The following was posted in TV Guide's
"Ask the Televisionary"
Question: I know this is another one of those "Was she or wasn't she?" questions, but please settle something. Was Jane Seymour really pregnant when they had her give birth to little Katie on Dr. Quinn, Medicine Woman? Thank you for your answer. — Kerri B., West Monroe, La.

Televisionary: That she was, Kerri — with twins, in fact. So the producers resorted to hiding their star's bulging stomach with different camera angles and strategically placed tables and pillows for the first seven episodes shot during her pregnancy. But they soon realized it made the most sense for Dr. Mike to be with child on the show, too. So they went heavy on the work early in her term, cutting short the show's summer hiatus to load Seymour up with scenes early in her pregnancy, then reduced her number of scenes in months five and six.

At the time, people considered Seymour to be lucky because she was working with a female boss who was more likely to sympathize with her condition. ("If I were a male producer, I would have probably taken the news that my star was having twins as the end of the world," creator-writer Beth Sullivan told TV Guide at the time. "But I was thrilled.") However, many people didn't realize the bond went further than that: Sullivan was pregnant with twins of her own at the time.

Not that any of that made it easy, mind you.
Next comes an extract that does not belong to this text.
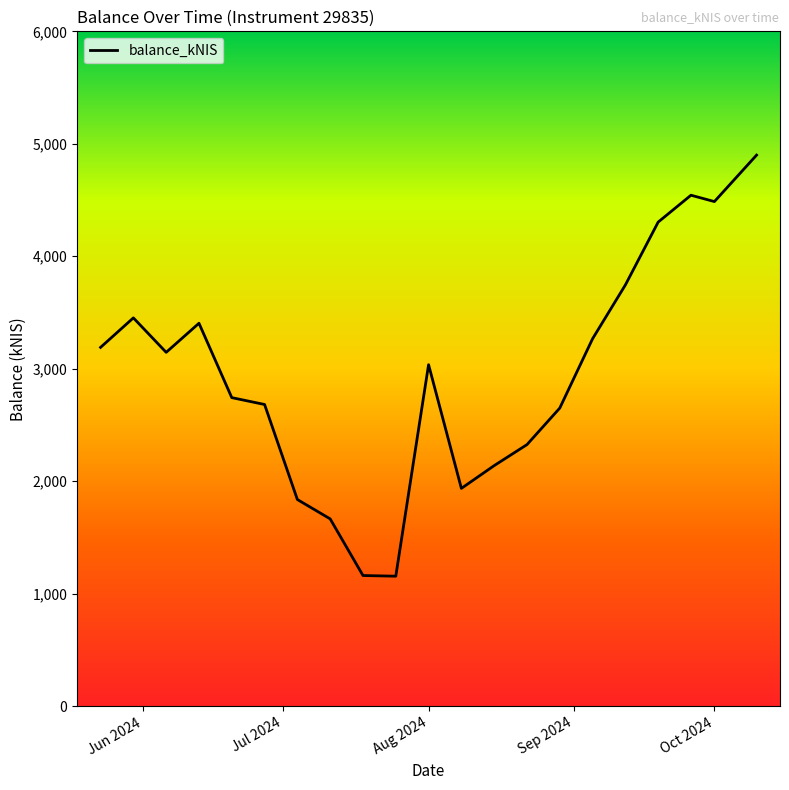

What is the greatest value displayed?

4899.7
When a reporter visited the set in the brutal California heat, Seymour was shooting a scene for a Christmas episode — in a wool dress with petticoats, pretending to be perfectly cool. ("Somehow, between the words action and cut, I managed to do it," the actress said.)

In between takes, she wore ice packs on her back and stomach to help avoid overheating, and labored under the watchful eye of her crew, who'd seen her suffer light-headedness just the day before. "I could just see that look on her face when all of a sudden it gets to her," cinematographer Roland Smith recalled, "and I immediately alarmed everybody, 'Come on, let's shoot this now. Let's wrap this up.'"
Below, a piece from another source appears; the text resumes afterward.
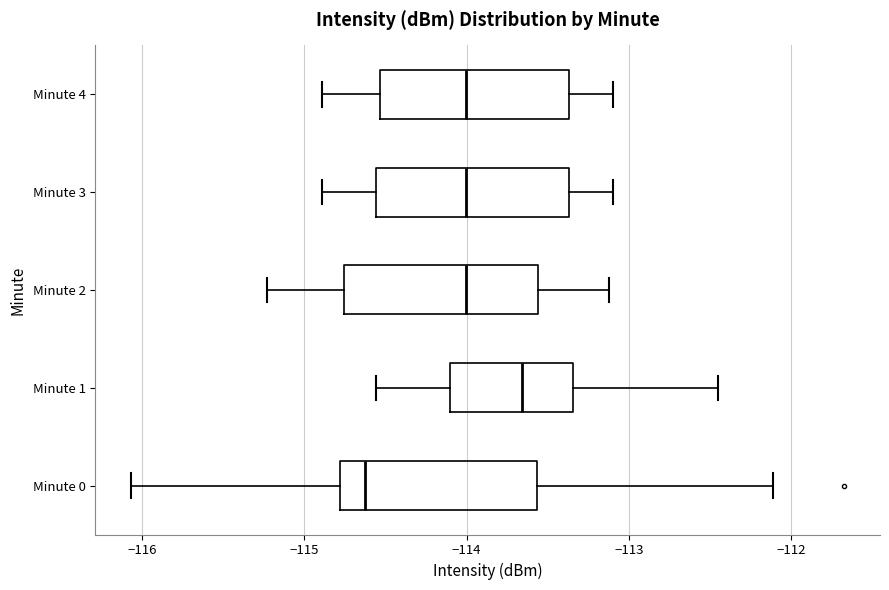

Which box has the furthest to the right median line?

Minute 1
And when the crew wasn't looking out for her, her cast mates were. At one point, Seymour tripped at the top of the wooden stairs to her character's house. "It was scary," costar Joe Lando, who played her husband, Sully, said. "Suddenly there were five of us who just rushed toward her with our arms outstretched."

Of course, to read the tabloids at the time, one would've thought Seymour was being irresponsible. One headline claimed she'd collapsed on the set, while another account had husband James Keach furious with her for putting the show's welfare ahead of the kids'. "It was nothing like that," her obstetrician told TV Guide of the supposed collapse. "If anything, the producers made sure Jane's work schedule would not jeopardize the babies." And an angry Keach went one step further. "'Pregnant Jane Seymour Collapses' — that is absolutely ridiculous," he said. "The tabloids say I begged her not to go to work. Ridiculous. The idea that she would risk the lives of our unborn children for fame, or anything, is ludicrous. Our family comes first."

It wasn't the first time Seymour felt the bite of the tabs — years before, the gossip sheets had a field day with an earlier divorce when a writer who worked with her on a biography turned around and sold personal details to the highest bidder — but she was always cognizant of the threat such portrayals posed to her family-centric show. As it turned out, though, when Dr. Quinn, which debuted in January 1993, finally met its end, it had nothing to do with tabloid slime or on-set pregnancy.

The show bit the dust the old-fashioned way, when CBS decided it was bringing in too few ratings points and too much of an older, female audience, and canned it despite the efforts of fans who raised $11,000 for a rescue campaign that generated thousands of letters, phone calls, faxes and pieces of e-mail. "The cold, cruel reality of the business we're in is that advertisers don't pay for letters, and they don't pay for the intangible, emotional attachment that people may have to a show," a network exec said.

And that was that. Aside from a later TV-movie, the show breathed its last in June 1998.